Note that each of the SIMD and MIMD architectures call for multiple independent
processors. The main difference lies in the instruction stream. SIMD architectures comprise a number of processors, each executing the same set of instructions (often in lock step). MIMD architectures comprise a number of processors, each executing its own program.
It may be the case that a number are executing the same program; it is not required.

Overview of Parallel Processing

Early on, it was discovered that the design of a parallel processing system is far from trivial if one wants reasonable performance. In order to achieve reasonable performance, one must address a number of important questions.

1.How do the parallel processors share data?

2.How do the parallel processors coordinate their computing schedules?

3.How many processors should be used?

4.What is the minimum speedup S(N) acceptable for N processors?
What are the factors that drive this decision?

In addition to the above question, there is the important one of matching the problem to the processing architecture. Put another way, the questions above must be answered within the context of the problem to be solved. For some hard real time problems (such as anti–aircraft defense), there might be a minimum speedup that needs to be achieved without regard to cost. Commercial problems rarely show this dependence on a specific performance level.

Sharing Data

There are two main categories here, each having subcategories.

Multiprocessors are computing systems in which all programs share a single address space. This may be achieved by use of a single memory or a collection of memory modules that are closely connected and addressable as a single unit. All programs running on such a system communicate via shared variables in memory. There are two major variants of multiprocessors: UMA and NUMA.

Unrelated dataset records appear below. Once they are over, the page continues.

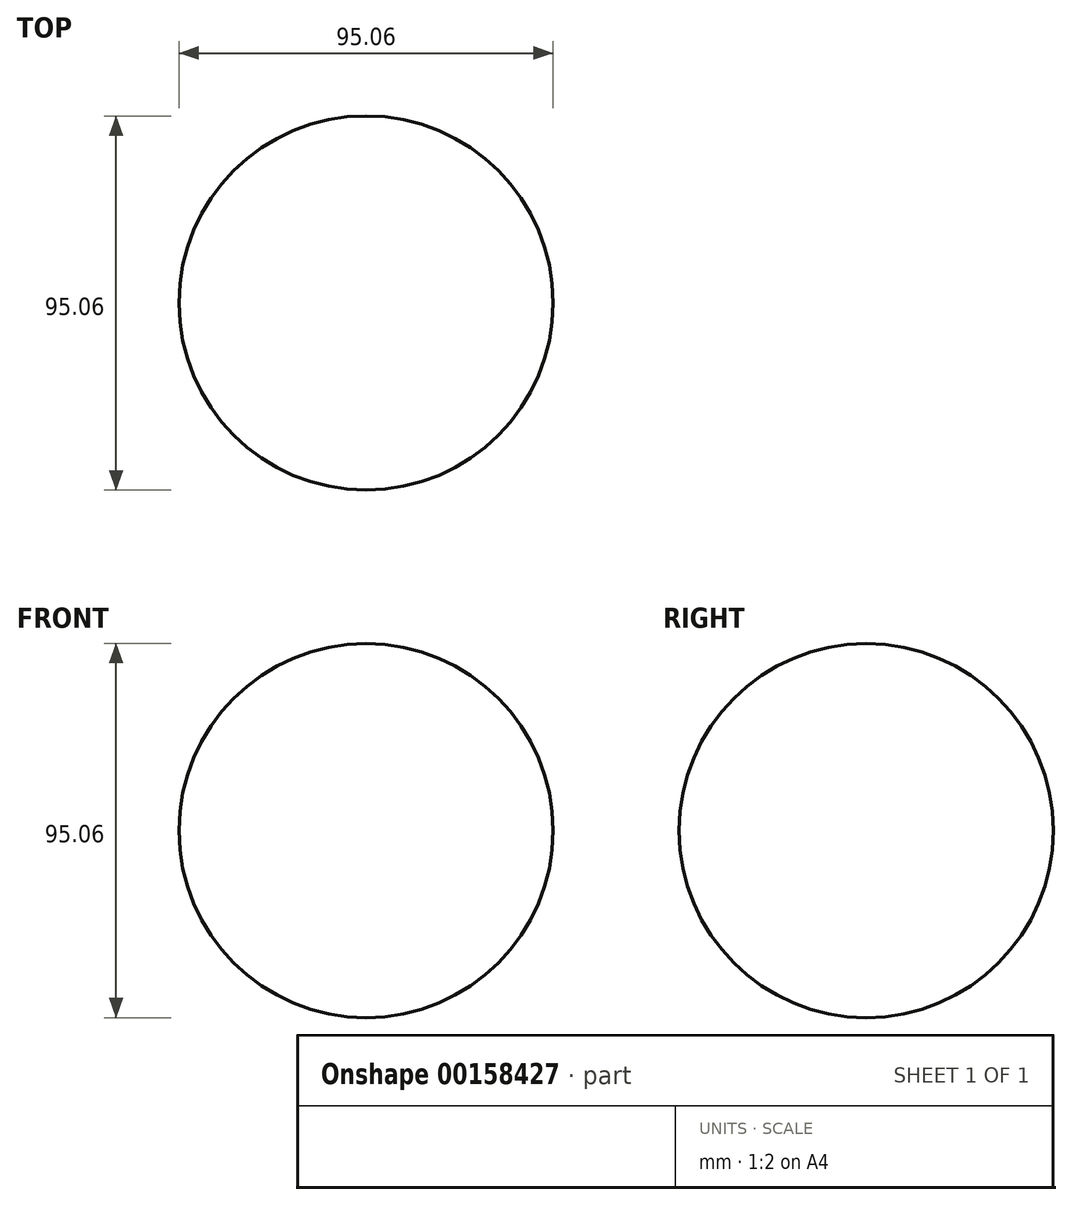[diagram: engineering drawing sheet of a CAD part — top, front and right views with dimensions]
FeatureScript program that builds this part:
annotation { "Feature Type Name" : "Feature", "Feature Type Description" : "" }
export const myFeature = defineFeature(function(context is Context, id is Id, definition is map)
    precondition{}
    {
        {
            var Q0;
            Q0=qCreatedBy(makeId("Top.planeOp"),FACE);
            var sketch = newSketch(context, id + "F0", { "sketchPlane" : qUnion([Q0])});
            skArc(sketch, "E0", {"start": v(0, -47.53) * mm, "mid": v(47.53, 0) * mm, "end": v(0, 47.53) * mm});
            skLineSegment(sketch, "E1", {"start": v(0, 47.53) * mm, "end": v(0, -47.53) * mm});
            skSolve(sketch);
        }
        {
            var Q0;
            Q0=makeQuery(id+"F0.imprint","IMPRINT",FACE,{"disambiguationData":[TD([[makeQuery(id+"F0.imprint","IMPRINT",EDGE,{"derivedFrom":sQuery(id+"F0.wireOp",EDGE,"E0")}),1.0]])]});
            var Q1;
            Q1=sQuery(id+"F0.wireOp",EDGE,"E1");
            revolve(context, id + "F1", {"entities" : qUnion([Q0]), "axis" : qUnion([Q1]), "revolveType" : RevolveType.FULL});
        }
    });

In UMA (Uniform Memory Access) multiprocessors, often called SMP (Symmetric Multiprocessors), each processor takes the same amount of time to access every
memory location. This property may be enforced by use of memory delays.

In NUMA (Non–Uniform Memory Access) multiprocessors, some memory accesses are faster than others. This model presents interesting challenges to the programmer in that race conditions become a real possibility, but offers increased performance.

Multicomputers are computing systems in which a collection of processors, each with its private memory, communicate via some dedicated network. Programs communicate by use of specific send message and receive message primitives. There are 2 types of multicomputers: clusters and MPP (Massively Parallel Processors).

Coordination of Processes

Processes operating on parallel processors must be coordinated in order to insure proper access to data and avoid the “lost update” problem associated with stale data. In the stale data problem, a processor uses an old copy of a data item that has been updated. We must guarantee that each processor uses only “fresh data”. We shall address this issue
head–on when we address the cache coherency problem.

Classification of Parallel Processors

Here is a figure from Tanenbaum [R15]. It shows a taxonomy of parallel computers, including SIMD, MISD, and MIMD.

Note Tanenbaum’s sense of humor. What he elsewhere calls a cluster, he here calls a COW for Collection of Workstations. Here is another figure from Tanenbaum (Ref. 4, page 549). It shows a number of levels of parallelism including multiprocessors and multicomputers.

a) On–chip parallelism, b) An attached coprocessor (we shall discuss these soon),
c) A multiprocessor with shared memory, d) A multicomputer, each processor having
its private memory and cache, and e) A grid, which is a loosely coupled multicomputer.

Task Granularity

This is a model discussed by Harold Stone [R109]. It is formulated in terms of a time–sharing model of computation. In time sharing, each process that is active on a computer is given a fixed time allocation, called a quantum, during which it can use the CPU. At the end of its quantum, it is timed out, and another process is given the CPU. The Operating System will move the place a reference to the timed–out process on a ready queue and restart it a bit later. This model does not account for a process requesting I/O and not being able to use its entire quantum due to being blocked.